Isn’t a Universal Basic Income just another name for a negative income tax, such as Tax = -$10,000 + .3*Income? If so, isn’t a Universal Basic Income means-tested by definition?
The answer to the first question is Yes. UBI is just Milton Friedman’s negative income tax in new packaging.
The answer to the second question, however, is more equivocal. The UBI is means-tested in the weak sense that your net payment falls with income. But the UBI dispenses with many other traditional forms of means-testing. Most notably:
- Means-testing by age. Most welfare states prioritize children and the elderly. The implicit theory is that, unlike prime-age adults, the very young and the very old are unable to provide for themselves.
- Means-testing by dependents and marital status. Most welfare states prioritize single moms with minor children. The implicit theory is that single moms have reduced opportunities to work due to their family responsibilities.
- Means-testing by health. Most welfare states prioritize the disabled. The implicit theory is that they’re not healthy enough to work.
- Means-testing by job history. Most welfare states prioritize people who recently lost their jobs over people who have never worked, or lost their jobs a long time ago. The implicit theory is that the short-term unemployed are unlucky, while the long-term unemployed are lazy.
If your UBI proposal includes factors like these in its formula, it’s very hard to see what makes it a UBI.
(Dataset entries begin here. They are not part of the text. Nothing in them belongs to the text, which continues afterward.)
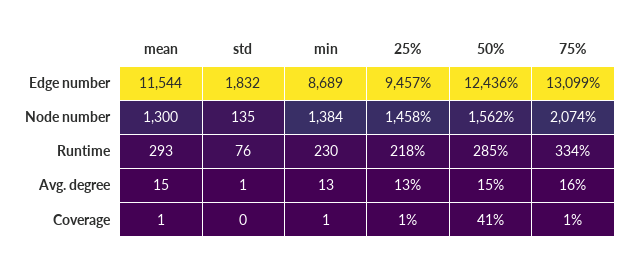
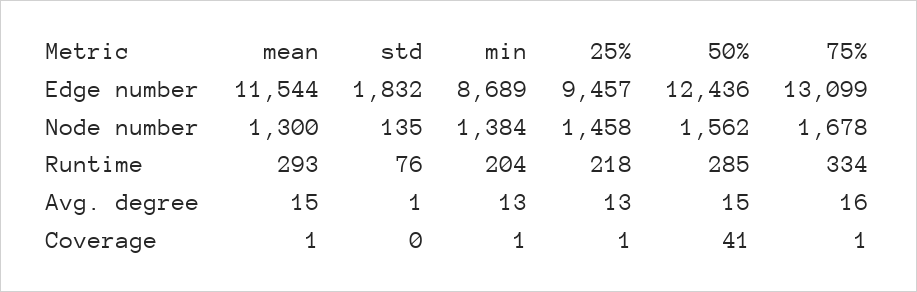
  {
    "mean": {
      "Edge number": 11544,
      "Node number": 1300,
      "Runtime": 293,
      "Avg. degree": 15,
      "Coverage": 1
    },
    "std": {
      "Edge number": 1832,
      "Node number": 135,
      "Runtime": 76,
      "Avg. degree": 1,
      "Coverage": 0
    },
    "min": {
      "Edge number": 8689,
      "Node number": 1384,
-     "Runtime": 230,
+     "Runtime": 204,
      "Avg. degree": 13,
      "Coverage": 1
    },
    "25%": {
      "Edge number": 9457,
      "Node number": 1458,
      "Runtime": 218,
      "Avg. degree": 13,
      "Coverage": 1
    },
    "50%": {
      "Edge number": 12436,
      "Node number": 1562,
      "Runtime": 285,
      "Avg. degree": 15,
      "Coverage": 41
    },
    "75%": {
      "Edge number": 13099,
-     "Node number": 2074,
+     "Node number": 1678,
      "Runtime": 334,
      "Avg. degree": 16,
      "Coverage": 1
    }
  }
If your UBI proposal dispenses with most or all these factors, then it is a distinctive reform indeed. But “distinctive” is a far cry from “good.”
Advocates correctly note that dropping multi-faceted means-testing reduces moral hazard: If your monthly payment doesn’t depend on your health, you have no reason to fake bad health.
But there is also an gargantuan disadvantage: Dropping multi-faceted means-testing greatly increases the number of eligible recipients. If perfectly able-bodied, childless adults are eligible for free money, plenty will take it – and many won’t work at all. Taxes on remaining workers have to rise to pay for them. This probably won’t create a “UBI death spiral,” but a milder sloth spiral definitely kicks in, especially over the longer run as stigma against idleness erodes. And the burden of supporting able-bodied non-workers is also very likely to cut into funding for the more deserving poor.
Frankly, given the bleak long-run fiscal forecast for the U.S., I’m baffled that anyone with libertarian sympathies takes the UBI seriously. The welfare state is already unsustainable, largely because our means-testing by age and health isn’t stringent enough. The elderly may have trouble working now, but since they had a lifetime to save for their own retirements, few of the indigent elderly are victims of circumstance. And given the huge long-run rise in the share of U.S. adults on disability despite rising health and less strenuous jobs, its clearly far too easy to plead disability.
What’s especially strange is that the bleak long-run fiscal forecast makes old-school libertarian austerity more relevant than ever. Why are so many libertarians running away from our core ideas when conditions are nearly ripe for mainstream America to finally listen to us?